**Your objective**
Convert every line of text in the data below into a JSON list of strings, one string per line, and omit blank lines. Leave the pictures out of the answer.

**Materials provided**
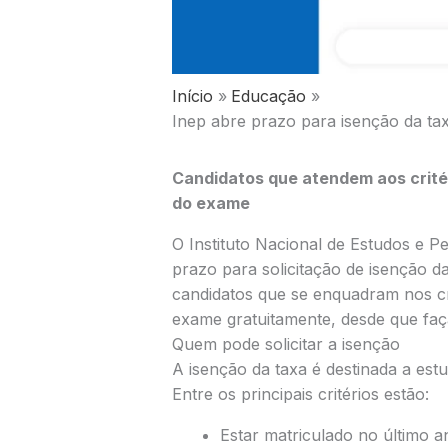
Início
Educação
Inep abre prazo para isenção da tax
Candidatos que atendem aos critér
do exame
O
Instituto Nacional de Estudos e P
prazo para solicitação de isenção d
candidatos que se enquadram nos cri
exame gratuitamente, desde que faç
Quem pode solicitar a isenção
A isenção da taxa é destinada a est
Entre os principais critérios estão:
Estar matriculado no último a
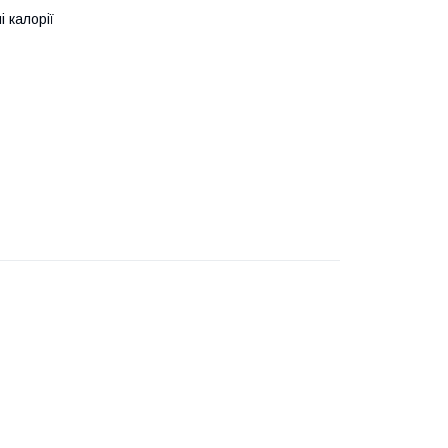
 калорії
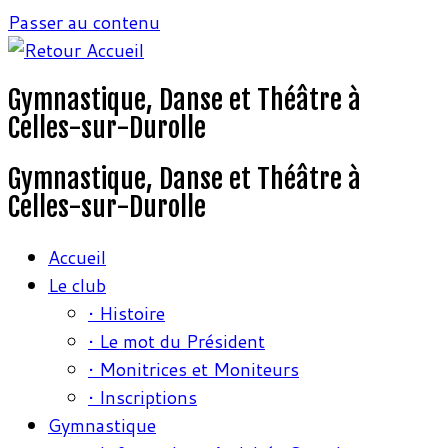
Passer au contenu
Gymnastique, Danse et Théâtre à
Celles-sur-Durolle
Gymnastique, Danse et Théâtre à
Celles-sur-Durolle
Accueil
Le club
• Histoire
• Le mot du Président
• Monitrices et Moniteurs
• Inscriptions
Gymnastique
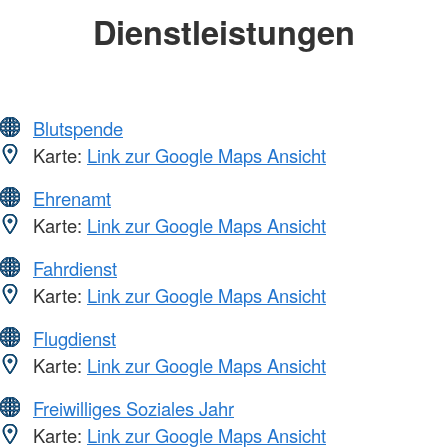
Dienstleistungen
Blutspende
Karte:
Link zur Google Maps Ansicht
Ehrenamt
Karte:
Link zur Google Maps Ansicht
Fahrdienst
Karte:
Link zur Google Maps Ansicht
Flugdienst
Karte:
Link zur Google Maps Ansicht
Freiwilliges Soziales Jahr
Karte:
Link zur Google Maps Ansicht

**Solution below**
[
  "Início",
  "Educação",
  "Inep abre prazo para isenção da tax",
  "Candidatos que atendem aos critér",
  "do exame",
  "O",
  "Instituto Nacional de Estudos e P",
  "prazo para solicitação de isenção d",
  "candidatos que se enquadram nos cri",
  "exame gratuitamente, desde que faç",
  "Quem pode solicitar a isenção",
  "A isenção da taxa é destinada a est",
  "Entre os principais critérios estão:",
  "Estar matriculado no último a",
  " калорії",
  "Passer au contenu",
  "Gymnastique, Danse et Théâtre à",
  "Celles-sur-Durolle",
  "Gymnastique, Danse et Théâtre à",
  "Celles-sur-Durolle",
  "Accueil",
  "Le club",
  "• Histoire",
  "• Le mot du Président",
  "• Monitrices et Moniteurs",
  "• Inscriptions",
  "Gymnastique",
  "Dienstleistungen",
  "Blutspende",
  "Karte:",
  "Link zur Google Maps Ansicht",
  "Ehrenamt",
  "Karte:",
  "Link zur Google Maps Ansicht",
  "Fahrdienst",
  "Karte:",
  "Link zur Google Maps Ansicht",
  "Flugdienst",
  "Karte:",
  "Link zur Google Maps Ansicht",
  "Freiwilliges Soziales Jahr",
  "Karte:",
  "Link zur Google Maps Ansicht"
]